I realized that what I thought had been a kind and loving moment, was actually an act of selfishness. I had greedily consumed the fish, leaving what would normally have gone down the drain for my cat to dispose of.
This may seem inconsequential and harmless, but to me this revelation was indicative of a much larger issue that was showing up in my life; the realization that I was capable of doing harm while actually believing I was spreading love. Where else was this affecting my life, I wondered?
The truth is, I found it everywhere. The very act of wandering aimlessly, lost in my grief and rejecting the goodness of people and friendships that were pounding at my locked heart was only adding to the pain that the death of my spouse had created in my world.
“Tuna Juice” had become the personification of my own life and the watered-down essence of the joylessness that I was experiencing.
Losing a friend to cancer is one of the hardest human encounters we can endure and something we cannot change. But losing oneself to life is curable.
I had allowed my view of humanity to fade away, replaced by the despair and suffocation of being abandoned. And worse yet, I had given my cat exactly what life had given me.

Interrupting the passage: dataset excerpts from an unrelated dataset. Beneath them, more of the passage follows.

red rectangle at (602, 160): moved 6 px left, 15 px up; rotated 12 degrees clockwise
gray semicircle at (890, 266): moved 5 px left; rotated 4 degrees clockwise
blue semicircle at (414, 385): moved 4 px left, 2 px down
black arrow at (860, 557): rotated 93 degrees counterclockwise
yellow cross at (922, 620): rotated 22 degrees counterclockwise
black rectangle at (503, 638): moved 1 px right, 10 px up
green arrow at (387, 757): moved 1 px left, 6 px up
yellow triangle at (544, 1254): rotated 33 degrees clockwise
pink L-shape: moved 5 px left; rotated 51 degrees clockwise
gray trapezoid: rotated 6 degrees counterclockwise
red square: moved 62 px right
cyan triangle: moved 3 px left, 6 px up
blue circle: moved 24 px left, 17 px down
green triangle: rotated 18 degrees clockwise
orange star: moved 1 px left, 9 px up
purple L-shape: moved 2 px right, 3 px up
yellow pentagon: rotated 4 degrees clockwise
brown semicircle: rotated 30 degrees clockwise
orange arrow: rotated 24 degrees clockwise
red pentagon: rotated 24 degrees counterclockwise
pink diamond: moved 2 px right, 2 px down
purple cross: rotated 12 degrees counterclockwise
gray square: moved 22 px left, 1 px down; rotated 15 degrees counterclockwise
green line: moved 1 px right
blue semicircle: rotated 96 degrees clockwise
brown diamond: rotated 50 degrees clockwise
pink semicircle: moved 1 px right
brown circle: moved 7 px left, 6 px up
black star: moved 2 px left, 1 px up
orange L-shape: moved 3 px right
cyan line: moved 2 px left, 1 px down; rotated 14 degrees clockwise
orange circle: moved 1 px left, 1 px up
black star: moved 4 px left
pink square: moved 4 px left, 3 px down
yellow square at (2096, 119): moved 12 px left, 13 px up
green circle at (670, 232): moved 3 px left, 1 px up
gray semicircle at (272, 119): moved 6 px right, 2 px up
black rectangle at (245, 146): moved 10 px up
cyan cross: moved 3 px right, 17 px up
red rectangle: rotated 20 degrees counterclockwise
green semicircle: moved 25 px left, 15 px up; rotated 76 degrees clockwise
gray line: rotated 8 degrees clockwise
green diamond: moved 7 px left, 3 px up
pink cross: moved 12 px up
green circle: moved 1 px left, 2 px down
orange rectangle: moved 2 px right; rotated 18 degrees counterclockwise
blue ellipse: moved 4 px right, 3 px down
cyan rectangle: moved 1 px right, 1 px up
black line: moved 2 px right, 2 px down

Isolation. Loneliness. Rejection.
Sheba died too, just a few years later. I would see her from time to time whenever I visited my mother, but I was never able to take her back, to give her the petting and the love and the real fish that she so richly deserved.
Cancer has a way of draining us, not so very unlike that can of Tuna. And love, it seems to me, can work that way too. We can hold back the real deal, while sharing our diluted version and believing we are doing good in the world.
Today I am remarried, happy and grateful for the lessons I see all around me. We don’t have a cat at the moment, but plan on finding one soon. And now I too am living as a cancer survivor. It’s funny how life lessons keep reappearing for us over and over. Sort of like those nine lives of a cat.
What have I learned from a cat, a can of tuna and cancer?
Don’t dilute the love you have. Don’t reject the love you’re offered. And share freely that which you value most.